## Your goal:
Please count every line of the following material that holds "Right" and give the total alone.

## Data for the task:
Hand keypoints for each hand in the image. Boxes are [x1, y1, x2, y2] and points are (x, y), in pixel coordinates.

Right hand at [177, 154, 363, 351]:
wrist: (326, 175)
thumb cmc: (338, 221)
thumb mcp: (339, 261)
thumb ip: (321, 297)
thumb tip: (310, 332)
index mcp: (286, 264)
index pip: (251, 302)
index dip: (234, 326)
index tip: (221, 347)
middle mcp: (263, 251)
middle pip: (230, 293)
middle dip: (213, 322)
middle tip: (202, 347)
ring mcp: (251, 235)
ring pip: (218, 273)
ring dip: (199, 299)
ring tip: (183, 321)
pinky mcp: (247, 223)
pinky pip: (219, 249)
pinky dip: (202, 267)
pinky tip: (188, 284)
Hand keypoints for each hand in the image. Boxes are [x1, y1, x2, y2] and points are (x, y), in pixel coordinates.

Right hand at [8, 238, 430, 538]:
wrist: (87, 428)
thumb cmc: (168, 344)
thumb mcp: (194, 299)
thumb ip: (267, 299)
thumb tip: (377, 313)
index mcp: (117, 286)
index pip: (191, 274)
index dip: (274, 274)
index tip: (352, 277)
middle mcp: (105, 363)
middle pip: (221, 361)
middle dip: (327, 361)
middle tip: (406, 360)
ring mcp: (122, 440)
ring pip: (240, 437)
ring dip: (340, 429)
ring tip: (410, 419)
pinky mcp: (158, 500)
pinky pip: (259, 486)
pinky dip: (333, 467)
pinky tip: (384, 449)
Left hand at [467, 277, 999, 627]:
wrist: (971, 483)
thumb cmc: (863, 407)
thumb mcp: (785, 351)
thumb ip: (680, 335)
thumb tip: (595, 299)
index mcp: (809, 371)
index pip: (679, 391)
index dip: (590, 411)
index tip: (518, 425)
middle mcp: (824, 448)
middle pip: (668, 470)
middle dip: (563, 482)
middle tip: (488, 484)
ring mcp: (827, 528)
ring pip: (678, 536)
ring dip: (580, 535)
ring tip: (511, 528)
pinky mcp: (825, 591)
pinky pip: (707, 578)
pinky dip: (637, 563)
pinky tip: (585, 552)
--
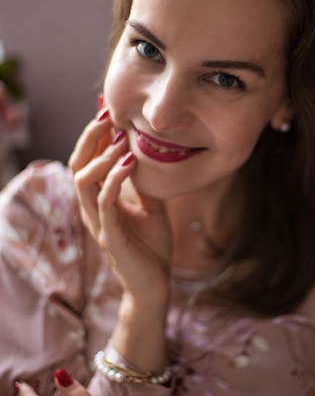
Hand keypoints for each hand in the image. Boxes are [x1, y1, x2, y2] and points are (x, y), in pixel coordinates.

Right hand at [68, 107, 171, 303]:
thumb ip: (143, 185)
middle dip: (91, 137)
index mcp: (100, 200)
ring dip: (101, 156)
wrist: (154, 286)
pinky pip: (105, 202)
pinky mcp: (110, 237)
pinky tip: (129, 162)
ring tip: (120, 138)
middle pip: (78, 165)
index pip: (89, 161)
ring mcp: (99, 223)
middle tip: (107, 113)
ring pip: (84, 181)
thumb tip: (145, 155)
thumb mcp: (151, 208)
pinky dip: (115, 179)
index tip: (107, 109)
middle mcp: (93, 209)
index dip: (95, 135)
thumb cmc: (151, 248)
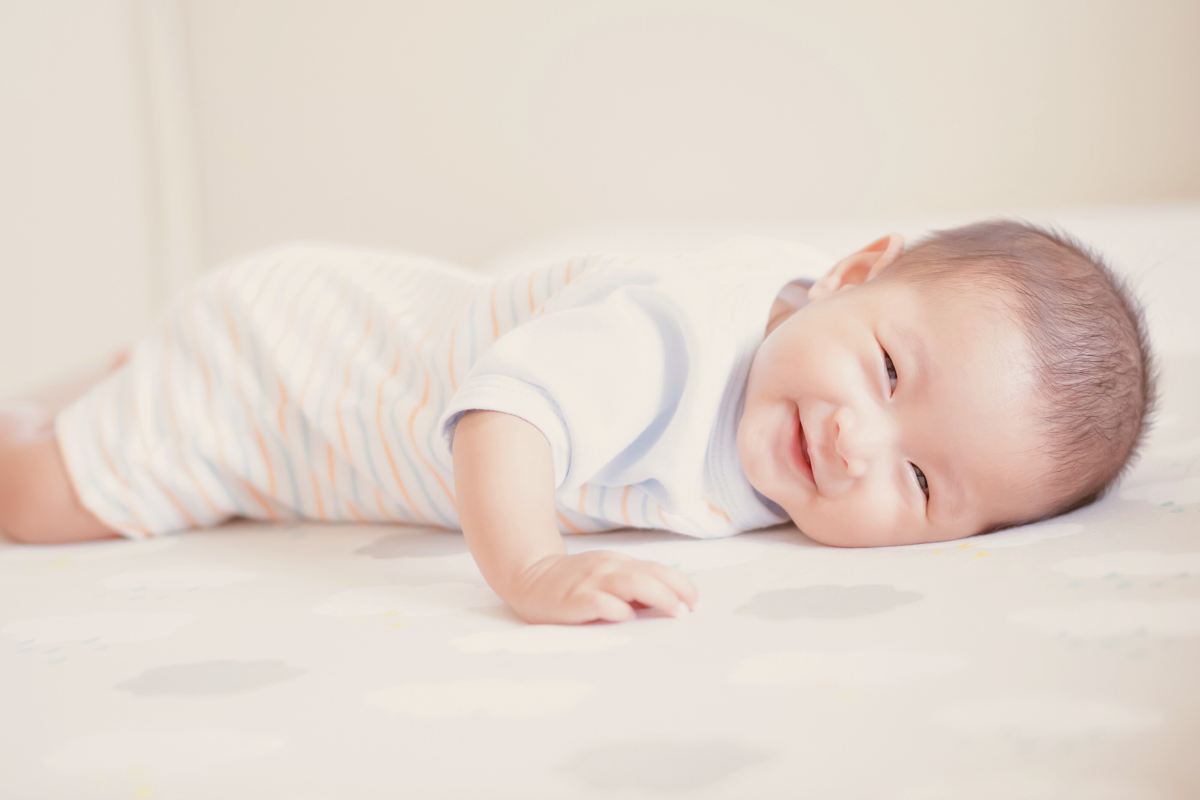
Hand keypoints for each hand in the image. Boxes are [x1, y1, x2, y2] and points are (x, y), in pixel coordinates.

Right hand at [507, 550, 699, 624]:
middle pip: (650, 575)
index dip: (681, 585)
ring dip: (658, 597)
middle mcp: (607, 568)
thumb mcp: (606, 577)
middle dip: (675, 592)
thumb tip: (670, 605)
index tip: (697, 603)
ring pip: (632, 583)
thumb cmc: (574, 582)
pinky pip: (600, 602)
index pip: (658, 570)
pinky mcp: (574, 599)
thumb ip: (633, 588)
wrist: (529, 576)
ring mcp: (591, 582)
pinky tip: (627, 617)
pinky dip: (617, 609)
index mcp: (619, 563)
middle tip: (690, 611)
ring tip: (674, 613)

## Solution to this exercise:
4